Even in our increasingly secular age (as evidenced by the latest census), Christmas remains for many a period of reflection and tradition, an opportunity to reconnect with ancient ways of doing things. Apparently not for the National Gallery, where advent has – rather brilliantly – become the season of innovation.

Two years ago, for example, it unveiled several midnight-blue dust pods, each as tapered as a wizard’s hat, in which visitors could watch a 13-minute long “experience” about Jan Gossaert’s altar piece The Adoration of the Kings on glossy screens. . Imagine if Carols from King’s tried something this funny.

Now comes its latest effort to engage a demographic of digital natives, Fruits of the Spirit: Art from the Heart, for which it has partnered with various institutions across Britain, from Plymouth to Dundee. For this virtual exhibition, which can be accessed for free on the gallery’s website, nine famous works from the National collection, including Jan van Eyck’s Arnolfini Portrait and Claude Monet’s Water Lilies, have been chosen to represent “positive qualities” (love). illustrate. , kindness, self-control, and so on) from Saint Paul’s letter to the Galatians.

Each is then paired with a picture from somewhere else (Monet’s Water Lilies, for example, is juxtaposed with an altar piece from Canterbury Cathedral), and “hung” inside an octagonal, computer-generated capriccio, with wooden floors, sage- green walls, and an enormous oculus that offers an uplifting view to blue skies above.

The functionality is impressive and user-friendly. Viewers can turn 360 degrees and look at all the paintings arranged in small, chapel-like bays beyond semicircular arches.
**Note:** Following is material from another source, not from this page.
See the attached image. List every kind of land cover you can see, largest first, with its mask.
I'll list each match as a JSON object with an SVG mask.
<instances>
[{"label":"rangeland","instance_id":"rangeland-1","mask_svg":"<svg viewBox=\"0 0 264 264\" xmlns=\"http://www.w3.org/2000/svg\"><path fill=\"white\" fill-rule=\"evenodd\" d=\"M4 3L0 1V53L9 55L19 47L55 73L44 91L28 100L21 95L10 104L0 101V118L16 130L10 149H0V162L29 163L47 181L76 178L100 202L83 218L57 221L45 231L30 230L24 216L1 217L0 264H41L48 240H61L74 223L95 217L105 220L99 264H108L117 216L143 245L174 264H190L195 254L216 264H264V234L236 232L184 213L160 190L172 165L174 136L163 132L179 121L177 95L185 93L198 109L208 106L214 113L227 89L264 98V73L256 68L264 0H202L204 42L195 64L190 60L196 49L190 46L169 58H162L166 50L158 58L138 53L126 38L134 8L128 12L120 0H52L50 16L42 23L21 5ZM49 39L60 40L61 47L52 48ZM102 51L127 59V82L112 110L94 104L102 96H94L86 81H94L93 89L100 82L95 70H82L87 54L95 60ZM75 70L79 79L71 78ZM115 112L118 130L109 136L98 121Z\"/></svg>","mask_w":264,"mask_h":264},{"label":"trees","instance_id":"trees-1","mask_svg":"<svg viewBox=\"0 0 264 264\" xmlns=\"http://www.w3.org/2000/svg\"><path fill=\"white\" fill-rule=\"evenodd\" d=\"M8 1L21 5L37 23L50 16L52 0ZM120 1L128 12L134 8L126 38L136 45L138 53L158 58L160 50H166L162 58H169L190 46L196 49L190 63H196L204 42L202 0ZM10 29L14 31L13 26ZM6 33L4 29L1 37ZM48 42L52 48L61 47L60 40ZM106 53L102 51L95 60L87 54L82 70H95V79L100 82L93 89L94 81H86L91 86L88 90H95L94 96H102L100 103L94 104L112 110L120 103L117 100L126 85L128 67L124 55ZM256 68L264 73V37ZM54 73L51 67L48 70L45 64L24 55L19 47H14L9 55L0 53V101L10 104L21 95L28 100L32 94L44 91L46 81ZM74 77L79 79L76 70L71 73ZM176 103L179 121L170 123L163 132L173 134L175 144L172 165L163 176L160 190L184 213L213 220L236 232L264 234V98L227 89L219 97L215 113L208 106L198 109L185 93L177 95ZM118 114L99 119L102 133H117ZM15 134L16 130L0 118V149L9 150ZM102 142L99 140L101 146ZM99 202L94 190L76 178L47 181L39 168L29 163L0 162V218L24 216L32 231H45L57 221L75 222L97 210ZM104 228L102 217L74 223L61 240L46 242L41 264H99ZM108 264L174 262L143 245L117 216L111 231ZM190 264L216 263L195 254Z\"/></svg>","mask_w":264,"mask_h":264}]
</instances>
Benches even appear here and there – superfluous of course, but strengthen the illusion – although one lesson from this experiment is that curatorial principles must still be respected. In its software-evoked corner, Monet’s expansive canvas looks cramped.

Less successful (as the exhibition’s naff subtitle might suggest) is the analysis of the works on display. Intended to “explore topics essential to well-being”, this has a swirling, meandering quality that reminded me of Radio 4’s Thought for the Day.